• EXERCISE DETAILS: Reproduce the text lines of every entry below verbatim, leaving out the pictures.

• GIVEN DATA:
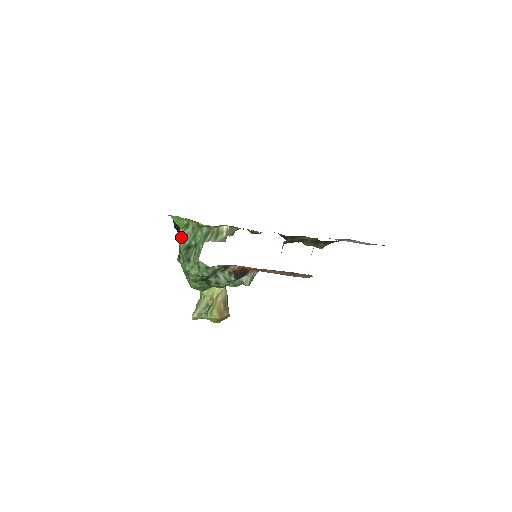
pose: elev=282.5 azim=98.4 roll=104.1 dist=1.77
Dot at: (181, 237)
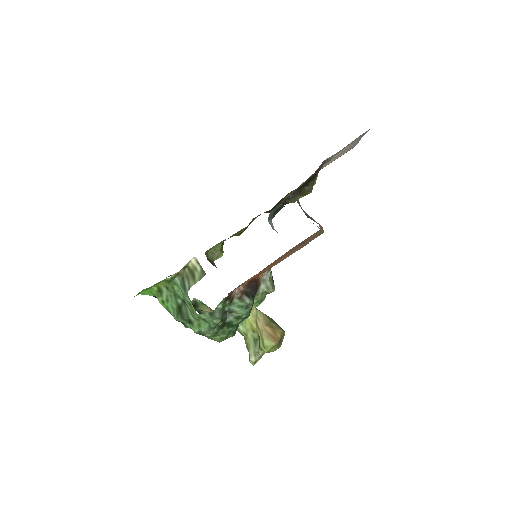
Dot at: (165, 306)
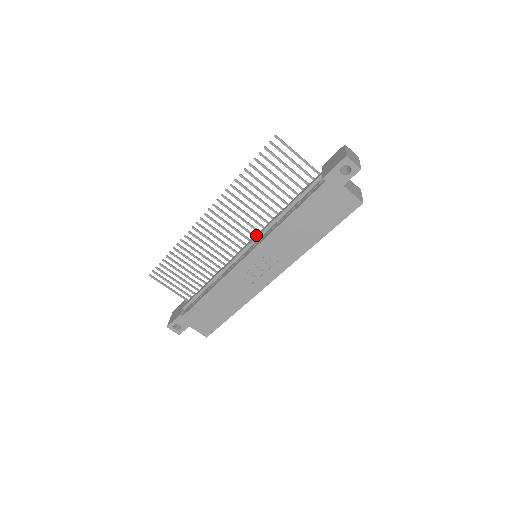
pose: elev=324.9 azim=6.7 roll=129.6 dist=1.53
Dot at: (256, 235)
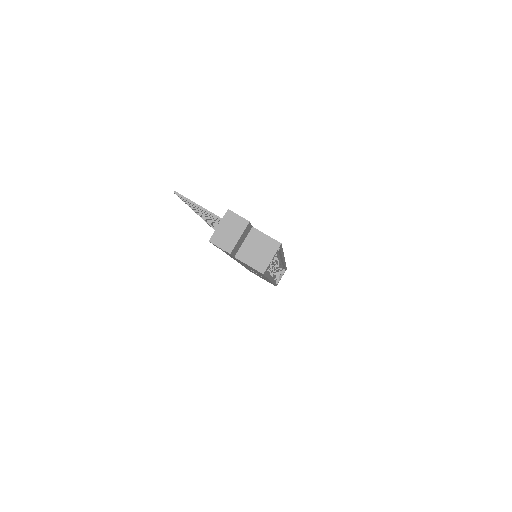
Dot at: occluded
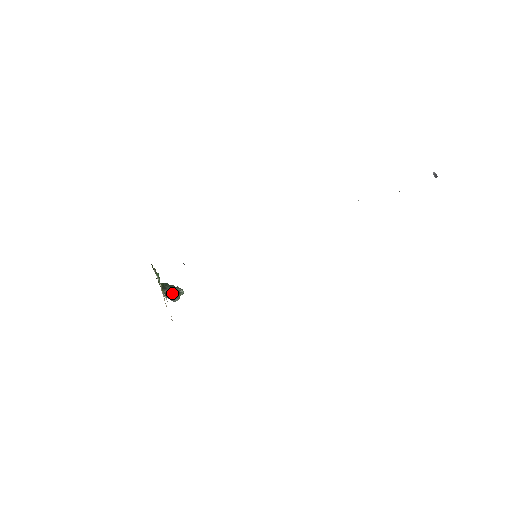
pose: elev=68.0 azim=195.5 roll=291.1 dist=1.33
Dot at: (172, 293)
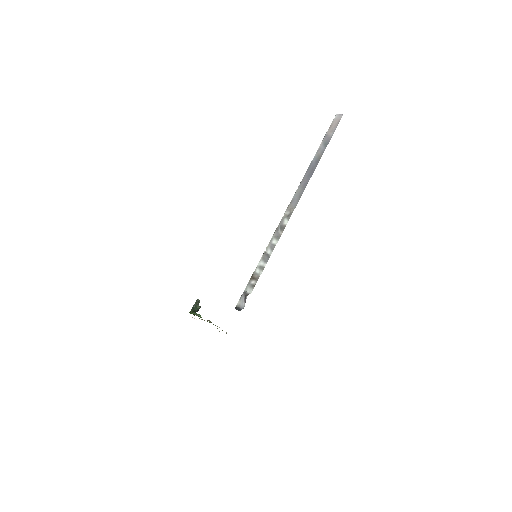
Dot at: (198, 310)
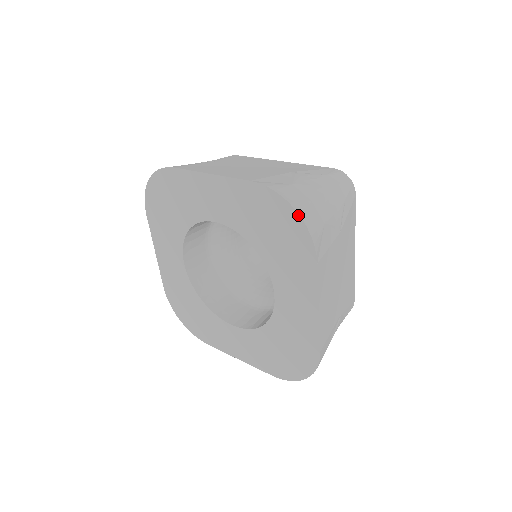
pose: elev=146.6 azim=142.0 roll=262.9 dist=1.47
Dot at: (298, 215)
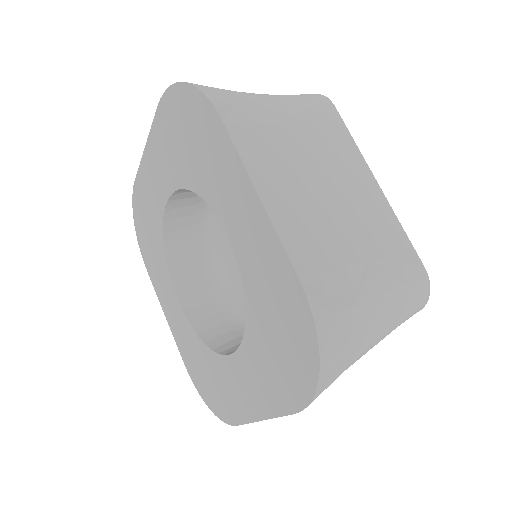
Dot at: (318, 376)
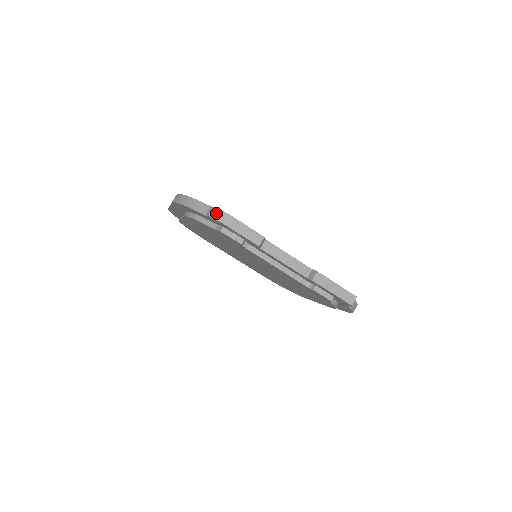
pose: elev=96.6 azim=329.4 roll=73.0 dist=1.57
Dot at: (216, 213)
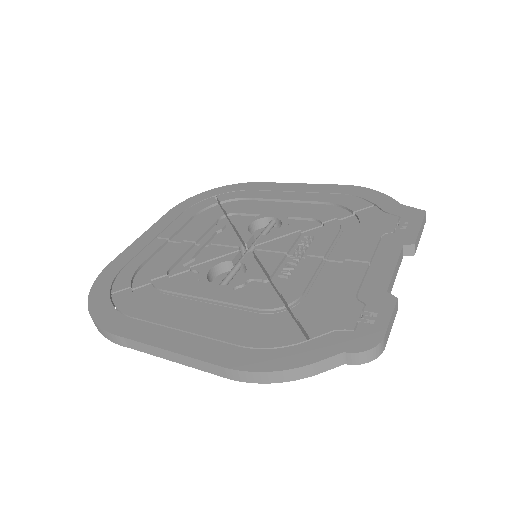
Dot at: (369, 356)
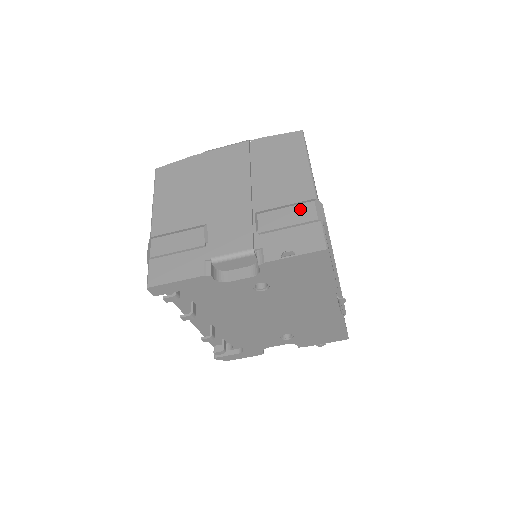
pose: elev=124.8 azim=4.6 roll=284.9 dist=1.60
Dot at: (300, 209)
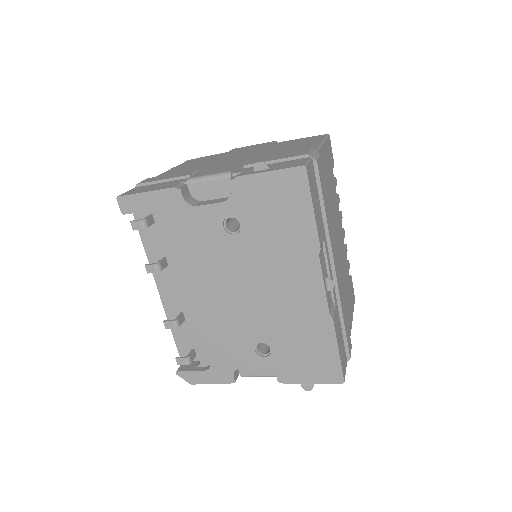
Dot at: (294, 153)
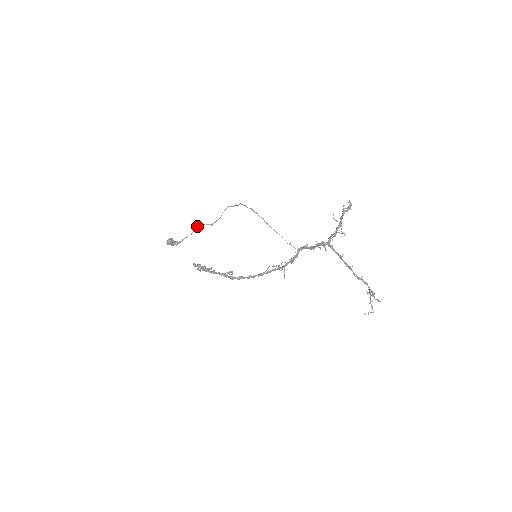
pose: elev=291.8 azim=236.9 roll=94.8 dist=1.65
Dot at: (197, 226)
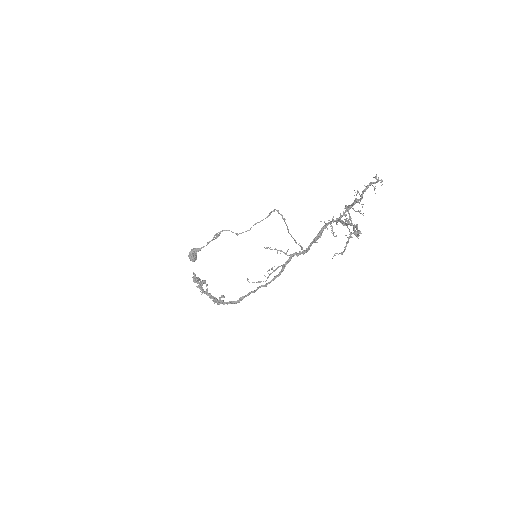
Dot at: (224, 230)
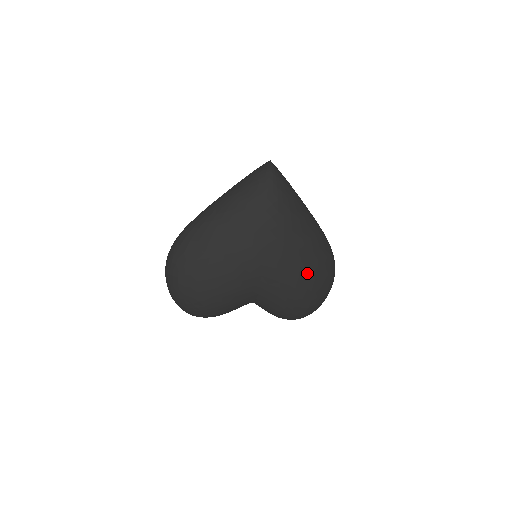
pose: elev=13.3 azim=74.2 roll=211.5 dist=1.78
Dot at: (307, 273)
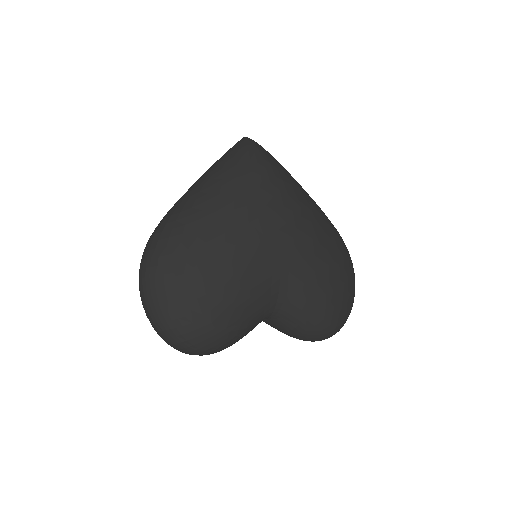
Dot at: (329, 254)
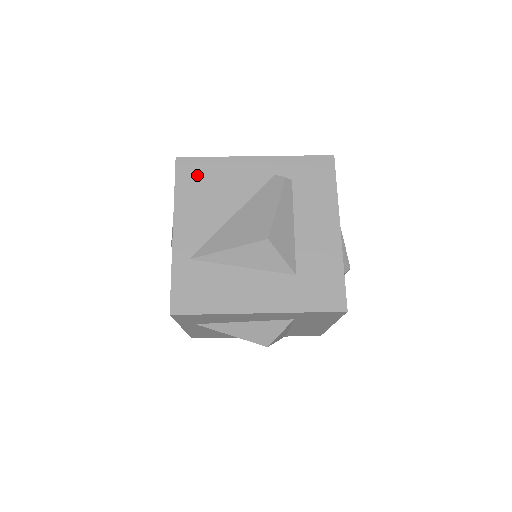
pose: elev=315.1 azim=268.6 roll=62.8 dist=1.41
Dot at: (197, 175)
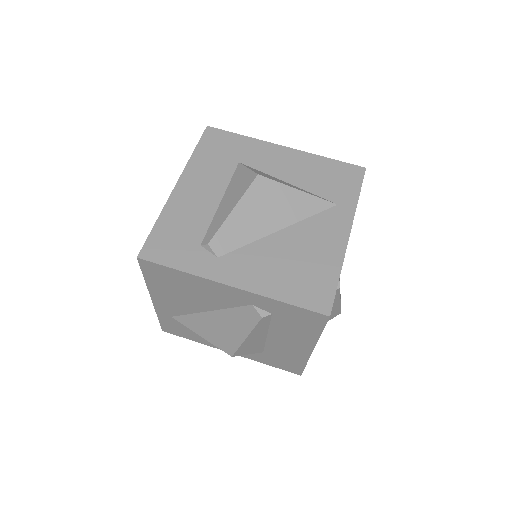
Dot at: (165, 277)
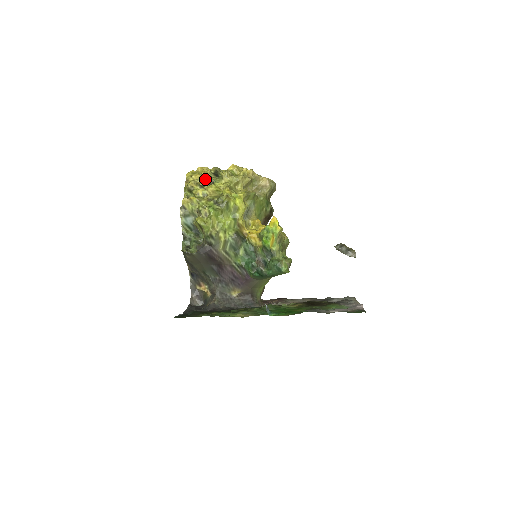
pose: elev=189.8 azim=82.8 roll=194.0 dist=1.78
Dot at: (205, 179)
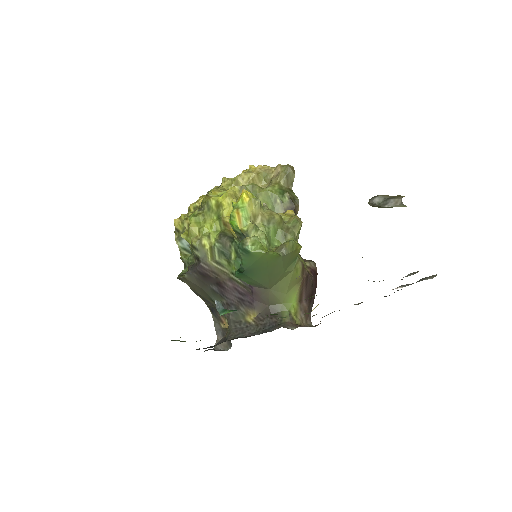
Dot at: occluded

• SOLVED PROBLEM:
pose: elev=282.5 azim=98.4 roll=104.1 dist=1.77
Dot at: (181, 237)
Dot at: (165, 306)
pose: elev=324.9 azim=6.7 roll=129.6 dist=1.53
Dot at: (256, 235)
Dot at: occluded
pose: elev=68.0 azim=195.5 roll=291.1 dist=1.33
Dot at: (172, 293)
Dot at: (198, 310)
pose: elev=146.6 azim=142.0 roll=262.9 dist=1.47
Dot at: (298, 215)
Dot at: (318, 376)
pose: elev=96.6 azim=329.4 roll=73.0 dist=1.57
Dot at: (216, 213)
Dot at: (369, 356)
pose: elev=124.8 azim=4.6 roll=284.9 dist=1.60
Dot at: (300, 209)
Dot at: (294, 153)
pose: elev=291.8 azim=236.9 roll=94.8 dist=1.65
Dot at: (197, 226)
Dot at: (224, 230)
pose: elev=13.3 azim=74.2 roll=211.5 dist=1.78
Dot at: (307, 273)
Dot at: (329, 254)
pose: elev=315.1 azim=268.6 roll=62.8 dist=1.41
Dot at: (197, 175)
Dot at: (165, 277)
pose: elev=189.8 azim=82.8 roll=194.0 dist=1.78
Dot at: (205, 179)
Dot at: occluded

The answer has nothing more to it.